When consciousness came back to him he was in the hospital. His skull was fractured and his leg broken in two places, and Bill and Arlene were dead.

He was in the hospital six months and they had operated five times before they were able to tell him they could save his leg, and by then he hardly cared. At first his mother and father came every day, and his mother always cried and had to go out. His father looked very old and very puzzled and never knew what to say. Martha Lee and George came a few times before they went up to Portland where George was to go to work for his uncle, and sometimes on weekends Jake would come down from San Francisco.

But after she got out of the hospital, Doris came every day. One side of her head was shaved and there was a thick white pad taped to the shaved place. They would talk for a few minutes and then she would read to him, and when she was tired of reading they would sit silently until it was time for her to go.

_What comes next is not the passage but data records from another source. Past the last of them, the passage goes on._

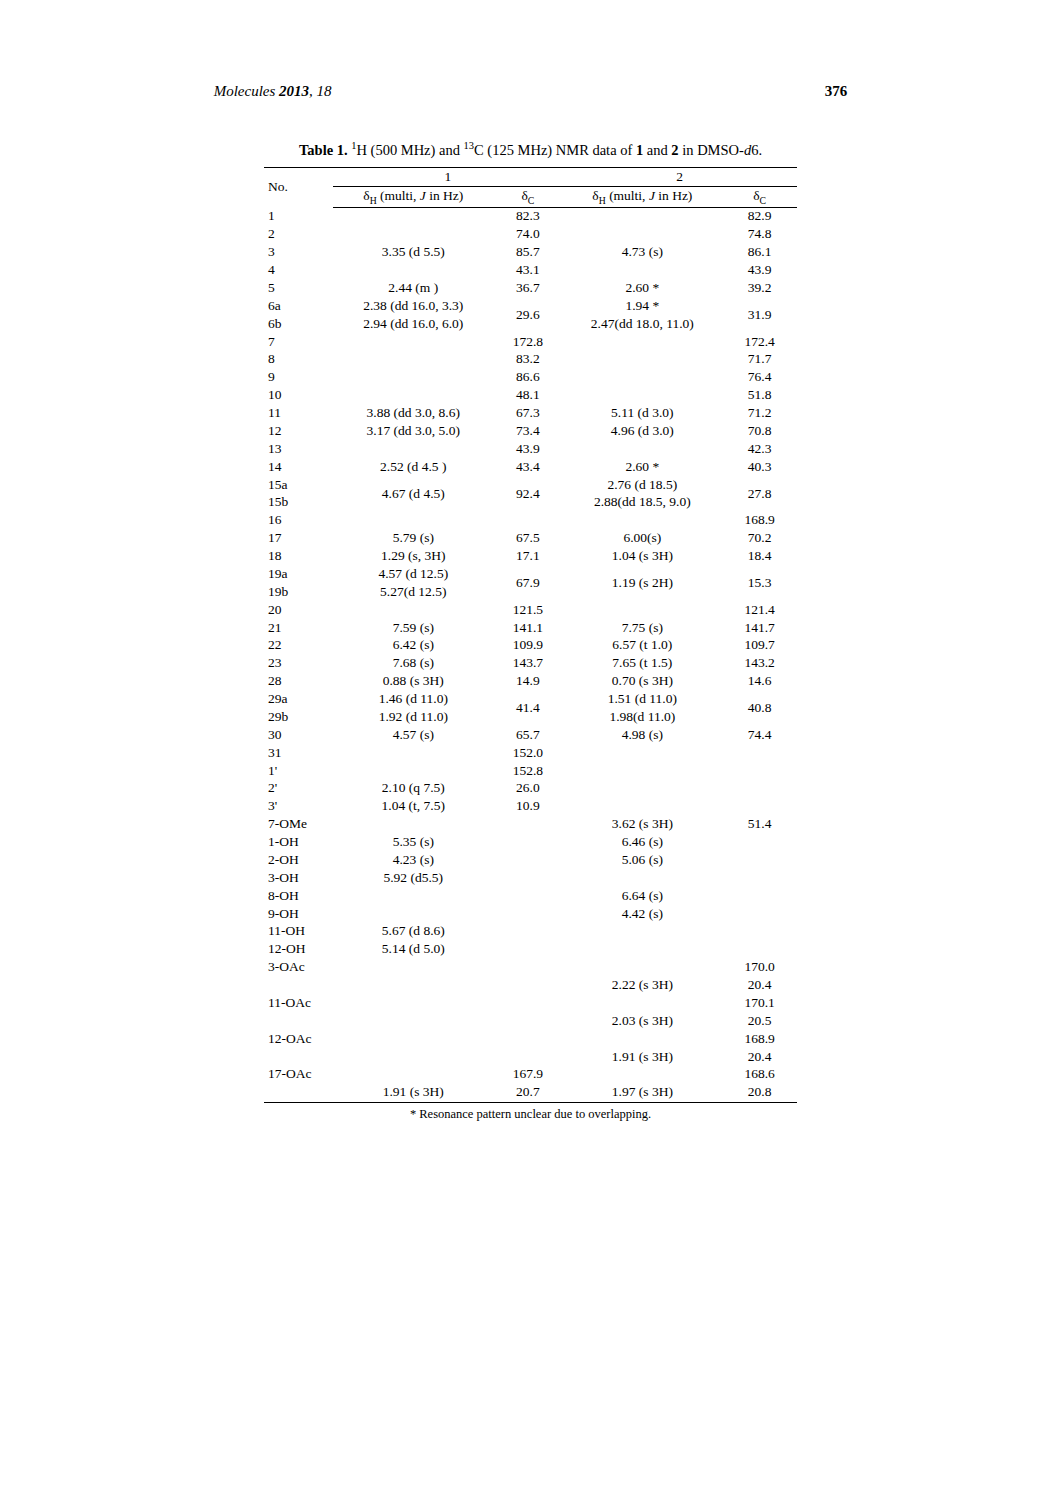Molecules 2013, 18 376
Table 1. 1 H (500 MHz) and 13 C (125 MHz) NMR data of 1 and 2 in DMSO-d6.
| No. | 1 | 2 |
| --- | --- | --- |
| δ H (multi, J in Hz) | δ C | δ H (multi, J in Hz) | δ C |
| 1 | | 82.3 | | 82.9 |
| 2 | | 74.0 | | 74.8 |
| 3 | 3.35 (d 5.5) | 85.7 | 4.73 (s) | 86.1 |
| 4 | | 43.1 | | 43.9 |
| 5 | 2.44 (m ) | 36.7 | 2.60 * | 39.2 |
| 6a | 2.38 (dd 16.0, 3.3) | 29.6 | 1.94 * | 31.9 |
| 6b | 2.94 (dd 16.0, 6.0) | 2.47(dd 18.0, 11.0) |
| 7 | | 172.8 | | 172.4 |
| 8 | | 83.2 | | 71.7 |
| 9 | | 86.6 | | 76.4 |
| 10 | | 48.1 | | 51.8 |
| 11 | 3.88 (dd 3.0, 8.6) | 67.3 | 5.11 (d 3.0) | 71.2 |
| 12 | 3.17 (dd 3.0, 5.0) | 73.4 | 4.96 (d 3.0) | 70.8 |
| 13 | | 43.9 | | 42.3 |
| 14 | 2.52 (d 4.5 ) | 43.4 | 2.60 * | 40.3 |
| 15a | 4.67 (d 4.5) | 92.4 | 2.76 (d 18.5) | 27.8 |
| 15b | 2.88(dd 18.5, 9.0) |
| 16 | | | | 168.9 |
| 17 | 5.79 (s) | 67.5 | 6.00(s) | 70.2 |
| 18 | 1.29 (s, 3H) | 17.1 | 1.04 (s 3H) | 18.4 |
| 19a | 4.57 (d 12.5) | 67.9 | 1.19 (s 2H) | 15.3 |
| 19b | 5.27(d 12.5) |
| 20 | | 121.5 | | 121.4 |
| 21 | 7.59 (s) | 141.1 | 7.75 (s) | 141.7 |
| 22 | 6.42 (s) | 109.9 | 6.57 (t 1.0) | 109.7 |
| 23 | 7.68 (s) | 143.7 | 7.65 (t 1.5) | 143.2 |
| 28 | 0.88 (s 3H) | 14.9 | 0.70 (s 3H) | 14.6 |
| 29a | 1.46 (d 11.0) | 41.4 | 1.51 (d 11.0) | 40.8 |
| 29b | 1.92 (d 11.0) | 1.98(d 11.0) |
| 30 | 4.57 (s) | 65.7 | 4.98 (s) | 74.4 |
| 31 | | 152.0 | | |
| 1' | | 152.8 | | |
| 2' | 2.10 (q 7.5) | 26.0 | | |
| 3' | 1.04 (t, 7.5) | 10.9 | | |
| 7-OMe | | | 3.62 (s 3H) | 51.4 |
| 1-OH | 5.35 (s) | | 6.46 (s) | |
| 2-OH | 4.23 (s) | | 5.06 (s) | |
| 3-OH | 5.92 (d5.5) | | | |
| 8-OH | | | 6.64 (s) | |
| 9-OH | | | 4.42 (s) | |
| 11-OH | 5.67 (d 8.6) | | | |
| 12-OH | 5.14 (d 5.0) | | | |
| 3-OAc | | | | 170.0 |
| | | | 2.22 (s 3H) | 20.4 |
| 11-OAc | | | | 170.1 |
| | | | 2.03 (s 3H) | 20.5 |
| 12-OAc | | | | 168.9 |
| | | | 1.91 (s 3H) | 20.4 |
| 17-OAc | | 167.9 | | 168.6 |
| | 1.91 (s 3H) | 20.7 | 1.97 (s 3H) | 20.8 |
* Resonance pattern unclear due to overlapping.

When he was released from the hospital he did not return to school. His father had had to sell the grocery to one of the chain stores and had bought a little house on the outskirts of town and a small grove of orange trees. Ben was still on crutches so he could not do much to help, and there was the cruel, ugly scar on the inside of his knee. He walked as much as he could, but that leg was smaller than the other now and sometimes he sat alone in his room with his pants off and stared down at the scar and thought about the night at the beach when he and Doris had looked at each other.

He saw Doris almost every week. They went to a show whenever he had any money, which was not often, or else sat in the living room talking if the Rasmussens were not at home, or went for walks if they were. But he was ashamed of his leg, especially when he was with Doris, and he could not bring himself to touch her now.

It was Jake who talked to him first about the CCC, saying it might be good for him; he would gain weight and get his color back. At first he did not like the idea, but then he thought of the money he could send home every month, and he decided he would do it. He did not tell Doris until the last minute, and she did not say much except that she would write him, and he promised to write her. But he was afraid to kiss her; even when she took hold of his arms and raised her lips to him, he only pecked at them, and then he left abruptly and limped home. In bed that night, he cried.

But they wrote each other religiously, his letters stiff and formal; Dear Doris, and Yours, Ben; her letters short and badly spelled and written in a weak, spidery script that made him come to think of her not as flesh and blood but as a kind of ghostly memory; Dear Ben, and Yours, Doris. For two years they had written. But when, after he left the CCC camp he did not go back to San Jose, she did not write anymore, and after a few unanswered letters he stopped writing too.

Almost a year later he got an announcement of her marriage to a John Rudolph Castle, and the next day a letter from his mother which contained a clipping from the newspaper, a terse two inches of print and a picture of a dark girl he could not recognize in a white wedding dress. He was hurt that Doris had not written him herself, but he sent her for a wedding present a set of eight individual silver salt and pepper shakers that cost him thirty-two dollars.